## 15.23 (c)

$\frac{d[R]}{dt}=-k[R]; \ln [R]=-kt + \ln [R]_{0}; t_{\frac{1}{2}}=\frac{0.693}{k}$

Sarahi Garza 3k
Posts: 16
Joined: Wed Sep 21, 2016 2:57 pm

### 15.23 (c)

Why is it that to find the final concentration of A (to later find k), we must subtract the initial concentration of A to 2 times the final concentration of B?

Jose_Arambulo_2I
Posts: 35
Joined: Wed Sep 21, 2016 2:59 pm

### Re: 15.23 (c)

This is because the rate that B increases is equal to the rate that A decreases. I currently don't have the book on me, but it's probably doubled due to the rxn's stoichiometric coefficients

Sarahi Garza 3k
Posts: 16
Joined: Wed Sep 21, 2016 2:57 pm

### Re: 15.23 (c)

Thank you! Yeah, the stochiometric coefficient for A is 2.

Aishwarya_Natarajan_2F
Posts: 11
Joined: Mon Jul 11, 2016 3:00 am

### Re: 15.23 (c)

In this question when you use the unique rate equation for the reaction you know that the rate of increase in products in the rate of decrease in reactants, and therefore:

-(1/2)d[A]/dt = d[b]/dt

Using this we can find the rate of decrease in A by multiplying the rate of increase of B by 2. Then this gives us the rate of decrease in A which we can subtract from the A initial to give us [A] after 115 s which we can substitute into the integrated rate law to solve for k.

ln[0.153 + x] - ln[0.153] = -k(115 s)
with x being d[A]/dt.

using this equation, we get k= 5.11 x 10^-3

▸ TASK SET:
(1) In the thread, repeat everything from "In this question" down to "ln[0.153] = -k(115 s)", swapping "integrated rate law" for "integrated rate equation".
(2) Name each distinct user who posts in the thread.

▸ EXTRACTED DATA:
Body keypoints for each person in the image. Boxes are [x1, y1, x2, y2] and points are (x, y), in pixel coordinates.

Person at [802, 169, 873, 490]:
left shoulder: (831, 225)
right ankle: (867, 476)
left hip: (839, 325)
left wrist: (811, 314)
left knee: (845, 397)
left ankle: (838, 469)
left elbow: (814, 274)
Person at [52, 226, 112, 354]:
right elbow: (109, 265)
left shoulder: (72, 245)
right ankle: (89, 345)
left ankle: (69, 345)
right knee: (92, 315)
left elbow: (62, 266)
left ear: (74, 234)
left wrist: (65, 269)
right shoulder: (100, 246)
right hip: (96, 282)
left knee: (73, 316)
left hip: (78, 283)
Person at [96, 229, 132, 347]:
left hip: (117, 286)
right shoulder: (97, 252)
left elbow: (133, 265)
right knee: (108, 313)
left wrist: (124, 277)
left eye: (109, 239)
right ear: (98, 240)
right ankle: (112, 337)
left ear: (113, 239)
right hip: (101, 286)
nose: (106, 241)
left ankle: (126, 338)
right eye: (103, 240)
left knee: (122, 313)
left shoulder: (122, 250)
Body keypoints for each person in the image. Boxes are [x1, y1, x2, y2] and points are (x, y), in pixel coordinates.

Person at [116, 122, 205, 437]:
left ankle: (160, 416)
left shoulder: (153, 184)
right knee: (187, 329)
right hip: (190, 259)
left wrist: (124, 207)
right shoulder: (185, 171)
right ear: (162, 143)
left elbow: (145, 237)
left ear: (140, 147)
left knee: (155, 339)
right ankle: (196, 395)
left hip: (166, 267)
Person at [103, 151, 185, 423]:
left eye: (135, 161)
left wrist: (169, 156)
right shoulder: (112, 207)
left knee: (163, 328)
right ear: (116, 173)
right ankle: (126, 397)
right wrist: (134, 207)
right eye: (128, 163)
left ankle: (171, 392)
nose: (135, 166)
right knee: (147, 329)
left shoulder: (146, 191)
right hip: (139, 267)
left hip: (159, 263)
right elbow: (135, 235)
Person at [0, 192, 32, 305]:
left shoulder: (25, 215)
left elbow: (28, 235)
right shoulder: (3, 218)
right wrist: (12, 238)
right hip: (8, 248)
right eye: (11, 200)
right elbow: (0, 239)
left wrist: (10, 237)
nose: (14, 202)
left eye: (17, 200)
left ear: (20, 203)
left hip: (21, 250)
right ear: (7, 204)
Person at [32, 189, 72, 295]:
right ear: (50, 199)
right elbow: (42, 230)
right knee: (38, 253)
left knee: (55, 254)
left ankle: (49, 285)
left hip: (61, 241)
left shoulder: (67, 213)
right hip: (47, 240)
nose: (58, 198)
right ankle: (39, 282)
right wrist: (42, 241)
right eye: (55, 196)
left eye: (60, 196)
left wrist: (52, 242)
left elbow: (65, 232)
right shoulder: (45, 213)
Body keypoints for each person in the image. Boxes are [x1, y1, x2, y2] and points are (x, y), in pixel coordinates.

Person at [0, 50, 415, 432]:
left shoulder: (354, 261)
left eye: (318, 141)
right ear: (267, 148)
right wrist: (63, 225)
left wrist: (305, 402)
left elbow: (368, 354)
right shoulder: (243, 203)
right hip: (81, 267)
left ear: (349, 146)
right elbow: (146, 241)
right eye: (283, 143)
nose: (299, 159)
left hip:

▸ ANSWERS FOR EACH ITEM:
(1)
In this question when you use the unique rate equation for the reaction you know that the rate of increase in products in the rate of decrease in reactants, and therefore:

-(1/2)d[A]/dt = d[b]/dt

Using this we can find the rate of decrease in A by multiplying the rate of increase of B by 2. Then this gives us the rate of decrease in A which we can subtract from the A initial to give us [A] after 115 s which we can substitute into the integrated rate equation to solve for k.

ln[0.153 + x] - ln[0.153] = -k(115 s)

(2)
Sarahi Garza 3k
Jose_Arambulo_2I
Aishwarya_Natarajan_2F